While studying for a course in algebraic topology, the following question popped out:
Let $S,R$ be two commutative rings with unit, $A,B$ two $S$-modules, and assume that $R$ is also an $S$-module. Is it true that: $$\hom_S(A\otimes_SB,R)\cong\hom_S(A,R)\otimes_R\hom_S(B,R)$$ holds in general? And if not, under what kind of assumptions it could hold?
A little background could be of help. In our case, we had a map $f:S_p(X)\otimes_\mathbb{Z}S_q(Y)\to R$ (where $S_\bullet(X)$ is the singular chain complex on $X$), and a while later, the same map had to become an element of $S^p(X;R)\otimes_RS^q(Y;R)$ for a construction to work out. Thus in the question it would be enough to assume that $S=\mathbb{Z}$ and that $A,B$ are free abelian groups.
I tried to prove this for a while, and I think I got close to something looking like a proof for the simplified case exposed above (using generators of $A$ and $B$ and explicit homomorphisms between modules), however I'm not sure about all of the steps.

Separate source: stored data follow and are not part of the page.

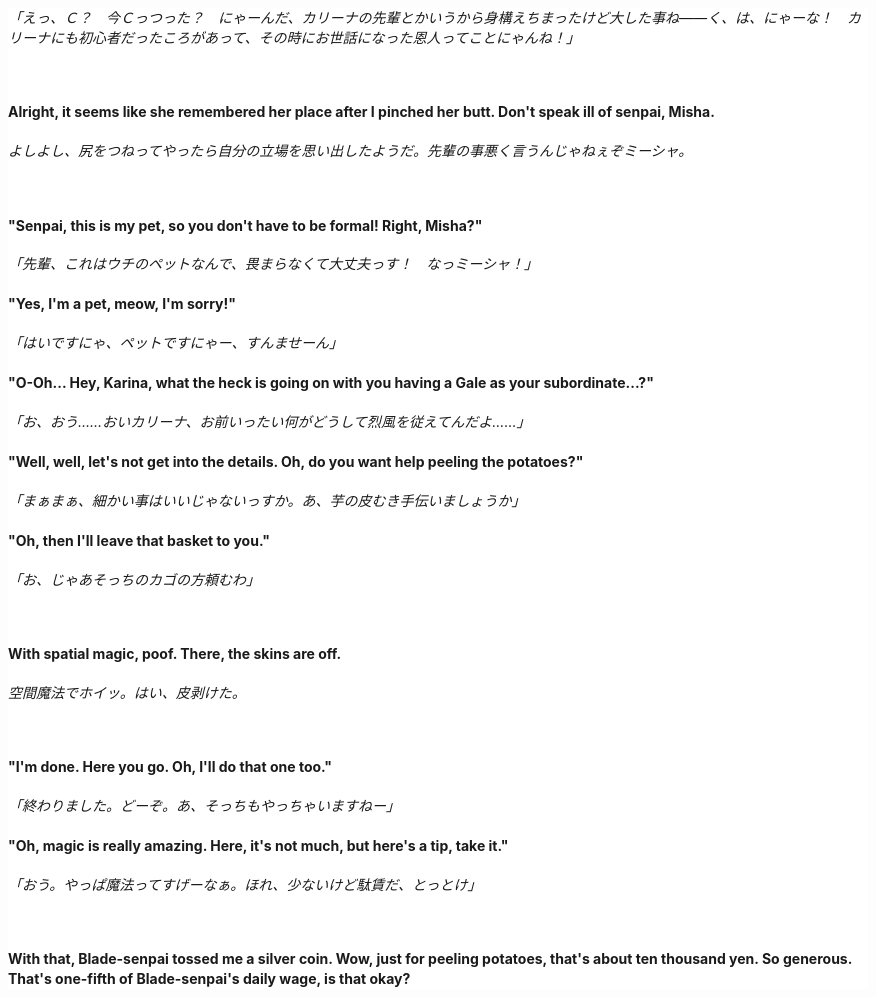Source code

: *「えっ、Ｃ？　今Ｃっつった？　にゃーんだ、カリーナの先輩とかいうから身構えちまったけど大した事ね――く、は、にゃーな！　カリーナにも初心者だったころがあって、その時にお世話になった恩人ってことにゃんね！」*

&nbsp;

#### Alright, it seems like she remembered her place after I pinched her butt. Don't speak ill of senpai, Misha.

*よしよし、尻をつねってやったら自分の立場を思い出したようだ。先輩の事悪く言うんじゃねぇぞミーシャ。*

&nbsp;

#### "Senpai, this is my pet, so you don't have to be formal! Right, Misha?"

*「先輩、これはウチのペットなんで、畏まらなくて大丈夫っす！　なっミーシャ！」*

#### "Yes, I'm a pet, meow, I'm sorry!"

*「はいですにゃ、ペットですにゃー、すんませーん」*

#### "O-Oh... Hey, Karina, what the heck is going on with you having a Gale as your subordinate...?"

*「お、おう……おいカリーナ、お前いったい何がどうして烈風を従えてんだよ……」*

#### "Well, well, let's not get into the details. Oh, do you want help peeling the potatoes?"

*「まぁまぁ、細かい事はいいじゃないっすか。あ、芋の皮むき手伝いましょうか」*

#### "Oh, then I'll leave that basket to you."

*「お、じゃあそっちのカゴの方頼むわ」*

&nbsp;

#### With spatial magic, poof. There, the skins are off.

*空間魔法でホイッ。はい、皮剥けた。*

&nbsp;

#### "I'm done. Here you go. Oh, I'll do that one too."

*「終わりました。どーぞ。あ、そっちもやっちゃいますねー」*

#### "Oh, magic is really amazing. Here, it's not much, but here's a tip, take it."

*「おう。やっぱ魔法ってすげーなぁ。ほれ、少ないけど駄賃だ、とっとけ」*

&nbsp;

#### With that, Blade-senpai tossed me a silver coin. Wow, just for peeling potatoes, that's about ten thousand yen. So generous. That's one-fifth of Blade-senpai's daily wage, is that okay?
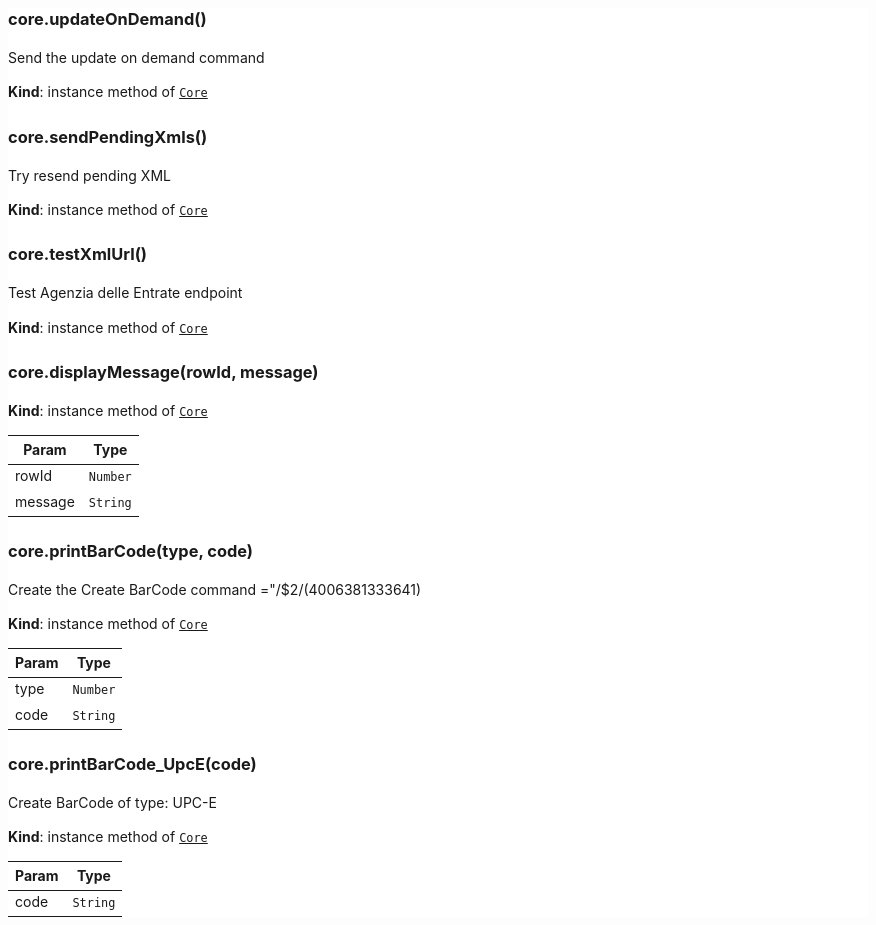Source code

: ### core.updateOnDemand()
<p>Send the update on demand command</p>

**Kind**: instance method of [<code>Core</code>](#Core)  
<a name="Core+sendPendingXmls"></a>

### core.sendPendingXmls()
<p>Try resend pending XML</p>

**Kind**: instance method of [<code>Core</code>](#Core)  
<a name="Core+testXmlUrl"></a>

### core.testXmlUrl()
<p>Test Agenzia delle Entrate endpoint</p>

**Kind**: instance method of [<code>Core</code>](#Core)  
<a name="Core+displayMessage"></a>

### core.displayMessage(rowId, message)
**Kind**: instance method of [<code>Core</code>](#Core)  

| Param | Type |
| --- | --- |
| rowId | <code>Number</code> | 
| message | <code>String</code> | 

<a name="Core+printBarCode"></a>

### core.printBarCode(type, code)
<p>Create the Create BarCode command =&quot;/$2/(4006381333641)</p>

**Kind**: instance method of [<code>Core</code>](#Core)  

| Param | Type |
| --- | --- |
| type | <code>Number</code> | 
| code | <code>String</code> | 

<a name="Core+printBarCode_UpcE"></a>

### core.printBarCode\_UpcE(code)
<p>Create BarCode of type: UPC-E</p>

**Kind**: instance method of [<code>Core</code>](#Core)  

| Param | Type |
| --- | --- |
| code | <code>String</code> | 

<a name="Core+printBarCode_Ean13"></a>
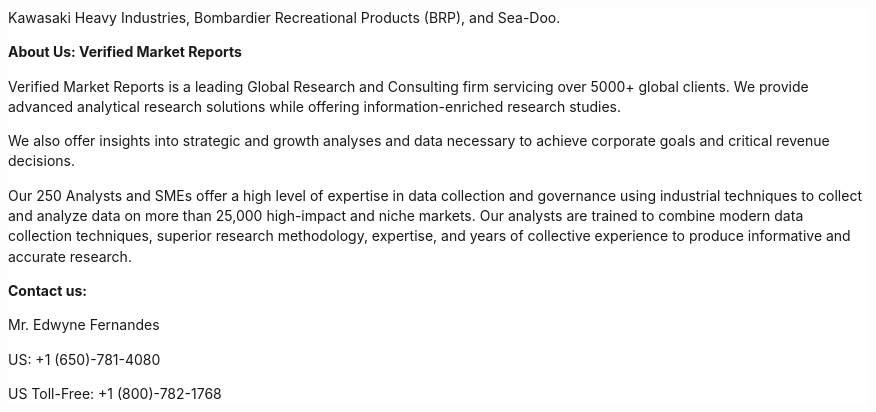 Kawasaki Heavy Industries, Bombardier Recreational Products (BRP), and Sea-Doo.</p></body></html></h3><p id="" class=""><strong>About Us: Verified Market Reports</strong></p><p id="" class="">Verified Market Reports is a leading Global Research and Consulting firm servicing over 5000+ global clients. We provide advanced analytical research solutions while offering information-enriched research studies.</p><p id="" class="">We also offer insights into strategic and growth analyses and data necessary to achieve corporate goals and critical revenue decisions.</p><p id="" class="">Our 250 Analysts and SMEs offer a high level of expertise in data collection and governance using industrial techniques to collect and analyze data on more than 25,000 high-impact and niche markets. Our analysts are trained to combine modern data collection techniques, superior research methodology, expertise, and years of collective experience to produce informative and accurate research.</p><p id="" class=""><strong>Contact us:</strong></p><p id="" class="">Mr. Edwyne Fernandes</p><p id="" class="">US: +1 (650)-781-4080</p><p id="" class="">US Toll-Free: +1 (800)-782-1768</p>
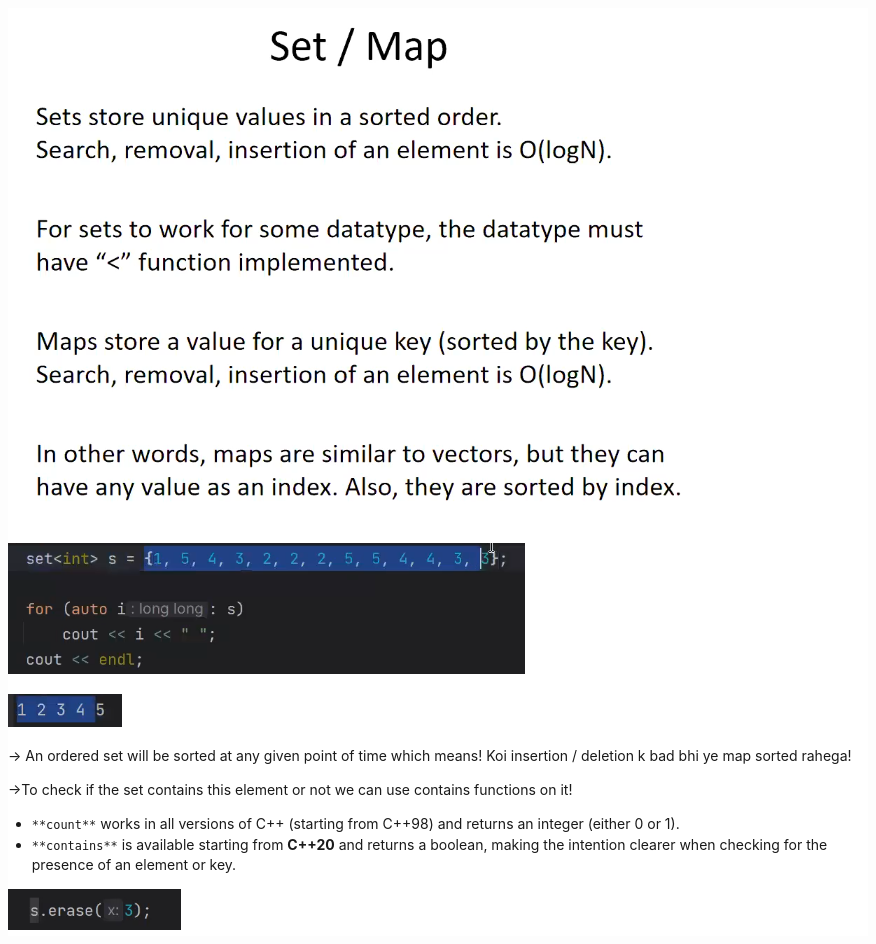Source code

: ![CF0F90D3-AD09-422A-BE6E-2B8052925019.png](../../../../Images/CF0F90D3-AD09-422A-BE6E-2B8052925019.png)

![0338D477-4E5D-4EEB-8513-FD13FBC7CF6C.png](../../../../Images/0338D477-4E5D-4EEB-8513-FD13FBC7CF6C.png)

![14E2C323-2A5C-48E9-BD6D-F0D5B07C6EC1.png](../../../../Images/14E2C323-2A5C-48E9-BD6D-F0D5B07C6EC1.png)

→ An ordered set will be sorted at any given point of time which means! Koi insertion / deletion k bad bhi ye map sorted rahega!

→To check if the set contains this element or not we can use contains functions on it!

- `**count**` works in all versions of C++ (starting from C++98) and returns an integer (either 0 or 1).
- `**contains**` is available starting from **C++20** and returns a boolean, making the intention clearer when checking for the presence of an element or key.

![66FA3D79-27D6-40C2-A78F-5DD7C3D462AD.png](../../../../Images/66FA3D79-27D6-40C2-A78F-5DD7C3D462AD.png)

I would really like an elegant proof relying on universal properties (or category theory), or a simple counterexample, if the statement is not true.
There is a canonical homomorphism from $\hom_S(A,R) \otimes_R \hom_S(B,R)$ to $\hom_S(A \otimes_S B,R)$. The question is if this is an isomorphism of $R$-modules.
It is true when $A$ and $B$ are finitely generated and projective (the standard proof works - show that $S$ works and that the class of "good" modules is closed under direct sums as well as direct summands).
Otherwise, it doesn't hold (even when $R=S$ is a field).